The guide identifies every animal in both Q'eqchi' and English. His command of the forest — medicinal plants, animal behavior, seasonal patterns — is the most impressive thing you'll encounter in Guatemala. Rubber boots provided.
The Departure
The shuttle back to Coban leaves at 8 AM. Same road. Same craters. Same grip-the-dashboard technique. But this time the discomfort feels earned — the difficulty of access is part of what makes Semuc Champey what it is.
From Coban, buses run to Antigua (5-6 hours, ~US$10). Paved road. Air conditioning. Sleep comes within minutes.
Three days. Turquoise limestone pools. A candlelit cave river. River tubing. 10,000 bats at sunset. Bioluminescent fungi. For US$106.

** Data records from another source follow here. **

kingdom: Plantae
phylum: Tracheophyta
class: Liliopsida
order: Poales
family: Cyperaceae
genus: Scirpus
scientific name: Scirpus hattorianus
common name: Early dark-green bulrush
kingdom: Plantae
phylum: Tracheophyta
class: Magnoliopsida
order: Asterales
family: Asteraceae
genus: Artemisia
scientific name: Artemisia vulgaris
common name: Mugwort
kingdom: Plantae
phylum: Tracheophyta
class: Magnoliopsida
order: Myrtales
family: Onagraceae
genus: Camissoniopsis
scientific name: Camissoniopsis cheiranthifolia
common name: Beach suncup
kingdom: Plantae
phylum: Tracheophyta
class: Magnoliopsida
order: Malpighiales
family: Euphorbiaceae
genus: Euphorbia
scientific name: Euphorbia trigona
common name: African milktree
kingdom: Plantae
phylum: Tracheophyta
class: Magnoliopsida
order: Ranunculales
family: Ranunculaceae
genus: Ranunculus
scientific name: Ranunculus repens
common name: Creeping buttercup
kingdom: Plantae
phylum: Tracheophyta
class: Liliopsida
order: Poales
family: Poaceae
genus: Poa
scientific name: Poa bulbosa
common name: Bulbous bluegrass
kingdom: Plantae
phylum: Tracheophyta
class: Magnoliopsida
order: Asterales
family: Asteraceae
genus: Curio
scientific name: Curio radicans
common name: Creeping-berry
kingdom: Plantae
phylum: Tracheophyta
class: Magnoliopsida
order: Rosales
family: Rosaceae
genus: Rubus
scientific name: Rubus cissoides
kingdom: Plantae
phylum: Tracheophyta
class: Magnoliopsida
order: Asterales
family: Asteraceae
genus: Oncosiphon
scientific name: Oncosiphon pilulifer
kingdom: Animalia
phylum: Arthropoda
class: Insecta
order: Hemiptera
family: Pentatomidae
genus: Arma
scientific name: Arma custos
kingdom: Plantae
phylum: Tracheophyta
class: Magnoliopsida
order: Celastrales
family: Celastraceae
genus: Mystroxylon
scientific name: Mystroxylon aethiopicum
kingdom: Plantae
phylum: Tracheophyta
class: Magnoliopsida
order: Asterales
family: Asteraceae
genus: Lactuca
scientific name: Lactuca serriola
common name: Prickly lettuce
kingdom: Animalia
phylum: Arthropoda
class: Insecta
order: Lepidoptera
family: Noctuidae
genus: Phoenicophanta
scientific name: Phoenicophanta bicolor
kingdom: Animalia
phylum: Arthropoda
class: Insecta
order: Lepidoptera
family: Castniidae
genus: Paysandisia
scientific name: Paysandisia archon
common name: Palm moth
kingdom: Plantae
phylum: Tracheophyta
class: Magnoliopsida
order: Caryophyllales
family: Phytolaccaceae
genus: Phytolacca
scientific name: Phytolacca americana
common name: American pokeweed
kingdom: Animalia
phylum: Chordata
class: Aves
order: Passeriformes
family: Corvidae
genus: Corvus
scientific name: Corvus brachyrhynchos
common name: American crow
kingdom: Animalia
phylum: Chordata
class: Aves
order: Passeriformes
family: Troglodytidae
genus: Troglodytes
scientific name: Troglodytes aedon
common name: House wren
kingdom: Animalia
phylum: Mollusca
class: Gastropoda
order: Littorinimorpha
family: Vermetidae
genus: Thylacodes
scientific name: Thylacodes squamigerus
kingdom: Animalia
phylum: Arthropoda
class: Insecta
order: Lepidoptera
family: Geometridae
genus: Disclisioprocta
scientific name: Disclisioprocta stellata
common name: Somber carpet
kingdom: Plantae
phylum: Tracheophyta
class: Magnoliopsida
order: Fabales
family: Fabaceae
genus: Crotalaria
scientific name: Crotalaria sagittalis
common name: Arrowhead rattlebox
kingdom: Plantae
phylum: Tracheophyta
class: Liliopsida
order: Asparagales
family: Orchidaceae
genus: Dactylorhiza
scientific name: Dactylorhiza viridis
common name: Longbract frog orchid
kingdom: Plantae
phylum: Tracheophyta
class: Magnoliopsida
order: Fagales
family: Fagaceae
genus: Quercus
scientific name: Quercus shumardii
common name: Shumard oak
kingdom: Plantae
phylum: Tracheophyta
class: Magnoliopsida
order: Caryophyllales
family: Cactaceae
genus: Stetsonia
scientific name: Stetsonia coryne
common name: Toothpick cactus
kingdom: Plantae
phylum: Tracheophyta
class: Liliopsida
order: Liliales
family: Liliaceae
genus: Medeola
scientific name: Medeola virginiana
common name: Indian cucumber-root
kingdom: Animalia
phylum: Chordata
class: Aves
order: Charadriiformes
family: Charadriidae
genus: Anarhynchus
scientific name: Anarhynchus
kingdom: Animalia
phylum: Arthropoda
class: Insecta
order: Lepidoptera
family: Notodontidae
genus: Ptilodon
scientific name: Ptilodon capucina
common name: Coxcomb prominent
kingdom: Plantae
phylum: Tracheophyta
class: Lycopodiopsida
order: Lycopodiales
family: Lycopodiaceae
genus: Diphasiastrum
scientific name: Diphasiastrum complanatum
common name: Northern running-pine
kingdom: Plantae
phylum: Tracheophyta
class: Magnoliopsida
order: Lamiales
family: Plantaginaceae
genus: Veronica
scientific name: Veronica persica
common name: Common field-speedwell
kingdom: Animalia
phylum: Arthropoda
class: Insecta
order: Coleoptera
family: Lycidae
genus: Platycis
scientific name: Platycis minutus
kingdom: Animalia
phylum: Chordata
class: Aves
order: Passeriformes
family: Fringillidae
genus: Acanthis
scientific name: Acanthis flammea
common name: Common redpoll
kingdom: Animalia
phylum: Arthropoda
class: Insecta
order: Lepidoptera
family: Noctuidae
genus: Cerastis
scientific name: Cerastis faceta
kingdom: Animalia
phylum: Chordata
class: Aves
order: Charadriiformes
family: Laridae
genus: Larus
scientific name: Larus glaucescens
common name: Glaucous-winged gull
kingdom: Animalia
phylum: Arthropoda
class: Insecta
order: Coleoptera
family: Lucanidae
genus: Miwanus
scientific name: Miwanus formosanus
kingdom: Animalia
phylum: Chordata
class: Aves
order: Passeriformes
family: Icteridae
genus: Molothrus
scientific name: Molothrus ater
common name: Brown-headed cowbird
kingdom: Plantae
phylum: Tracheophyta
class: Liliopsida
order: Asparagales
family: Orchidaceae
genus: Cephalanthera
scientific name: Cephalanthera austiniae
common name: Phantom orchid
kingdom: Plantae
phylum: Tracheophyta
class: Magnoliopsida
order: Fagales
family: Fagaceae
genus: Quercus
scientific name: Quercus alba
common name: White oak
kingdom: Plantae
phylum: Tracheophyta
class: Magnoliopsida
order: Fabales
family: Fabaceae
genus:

Semuc Champey is not easy to get to. That's the entire point.
If you're exploring more of Central America, Antigua Guatemala offers a completely different experience worth considering.
If you're exploring more of Central America, Lake Atitlan offers a completely different experience worth considering.
If you're exploring more of Central America, Granada, Nicaragua offers a completely different experience worth considering.
If you're exploring more of Central America, Belize offers a completely different experience worth considering.
Would You Go Back?
Absolutely — and February or March is the window, when the pools reach their clearest turquoise and the road is at its driest (still awful, just less awful). Choose El Retiro over Zephyr for a quieter stay closer to the river. Pack better shoes; the slippery rocks at the pools demand proper grip.